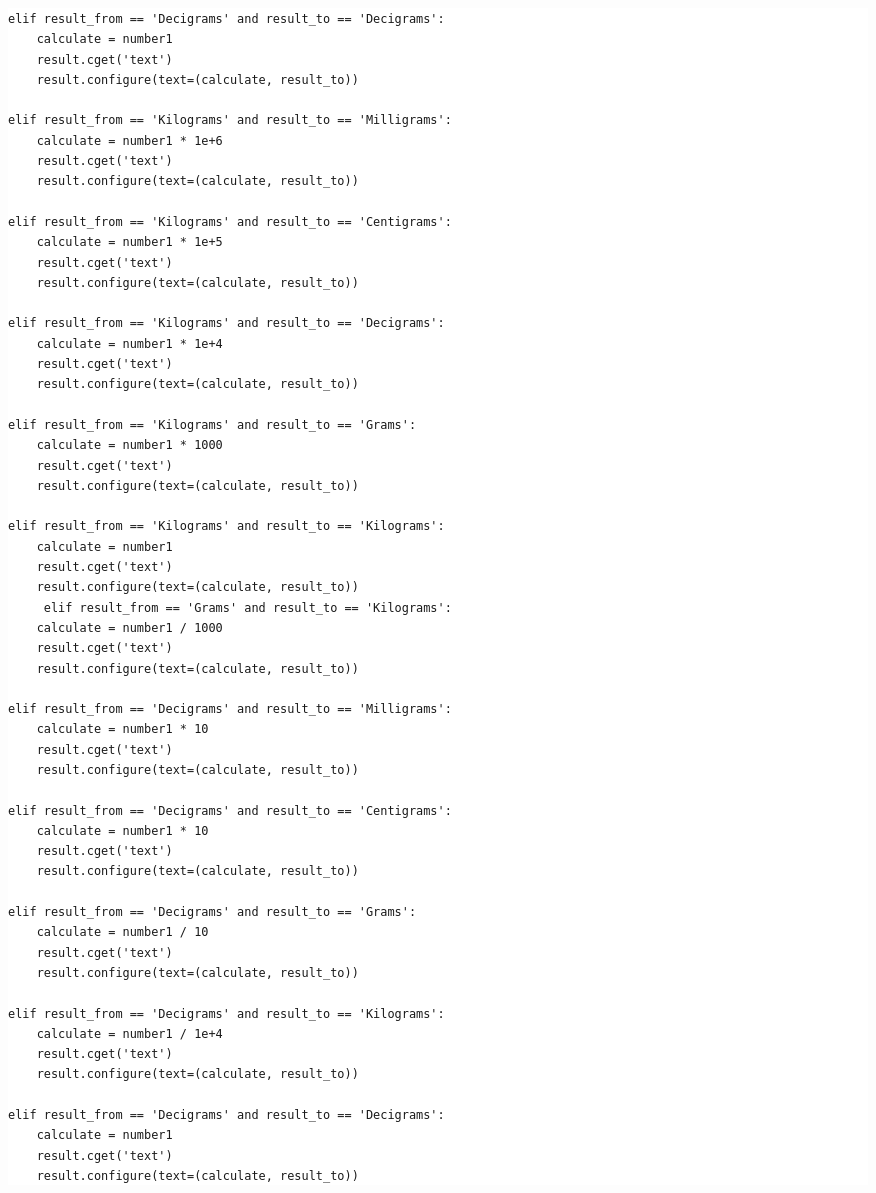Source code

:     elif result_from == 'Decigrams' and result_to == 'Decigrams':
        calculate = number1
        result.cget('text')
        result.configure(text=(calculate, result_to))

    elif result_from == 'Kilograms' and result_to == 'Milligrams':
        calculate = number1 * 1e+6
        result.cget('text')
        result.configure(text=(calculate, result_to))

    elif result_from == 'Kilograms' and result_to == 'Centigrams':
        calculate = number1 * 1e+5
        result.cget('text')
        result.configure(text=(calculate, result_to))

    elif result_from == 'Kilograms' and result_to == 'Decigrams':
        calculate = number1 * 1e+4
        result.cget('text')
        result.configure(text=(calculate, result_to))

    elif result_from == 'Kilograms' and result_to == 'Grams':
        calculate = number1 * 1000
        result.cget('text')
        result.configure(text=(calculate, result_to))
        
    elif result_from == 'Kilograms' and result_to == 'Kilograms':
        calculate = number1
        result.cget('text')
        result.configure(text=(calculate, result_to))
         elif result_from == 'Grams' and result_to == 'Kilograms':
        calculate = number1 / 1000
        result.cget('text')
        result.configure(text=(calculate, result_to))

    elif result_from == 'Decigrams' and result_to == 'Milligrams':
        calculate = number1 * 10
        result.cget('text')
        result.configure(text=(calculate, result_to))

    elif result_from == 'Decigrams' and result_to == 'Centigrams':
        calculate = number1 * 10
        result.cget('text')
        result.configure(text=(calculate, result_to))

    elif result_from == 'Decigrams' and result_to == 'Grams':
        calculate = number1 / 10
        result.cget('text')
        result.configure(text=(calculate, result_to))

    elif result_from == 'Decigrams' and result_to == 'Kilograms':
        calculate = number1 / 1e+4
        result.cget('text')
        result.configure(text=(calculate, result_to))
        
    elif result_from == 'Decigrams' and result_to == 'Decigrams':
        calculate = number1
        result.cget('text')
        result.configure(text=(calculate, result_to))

• _EXERCISE DIRECTIONS_:
Nothing but the lines from the one with "elif result_from == 'Grams'" through the final line of the data belongs in the answer, and they must match exactly.

• _COMPLETED EXERCISE_:
         elif result_from == 'Grams' and result_to == 'Kilograms':
        calculate = number1 / 1000
        result.cget('text')
        result.configure(text=(calculate, result_to))

    elif result_from == 'Decigrams' and result_to == 'Milligrams':
        calculate = number1 * 10
        result.cget('text')
        result.configure(text=(calculate, result_to))

    elif result_from == 'Decigrams' and result_to == 'Centigrams':
        calculate = number1 * 10
        result.cget('text')
        result.configure(text=(calculate, result_to))

    elif result_from == 'Decigrams' and result_to == 'Grams':
        calculate = number1 / 10
        result.cget('text')
        result.configure(text=(calculate, result_to))

    elif result_from == 'Decigrams' and result_to == 'Kilograms':
        calculate = number1 / 1e+4
        result.cget('text')
        result.configure(text=(calculate, result_to))
        
    elif result_from == 'Decigrams' and result_to == 'Decigrams':
        calculate = number1
        result.cget('text')
        result.configure(text=(calculate, result_to))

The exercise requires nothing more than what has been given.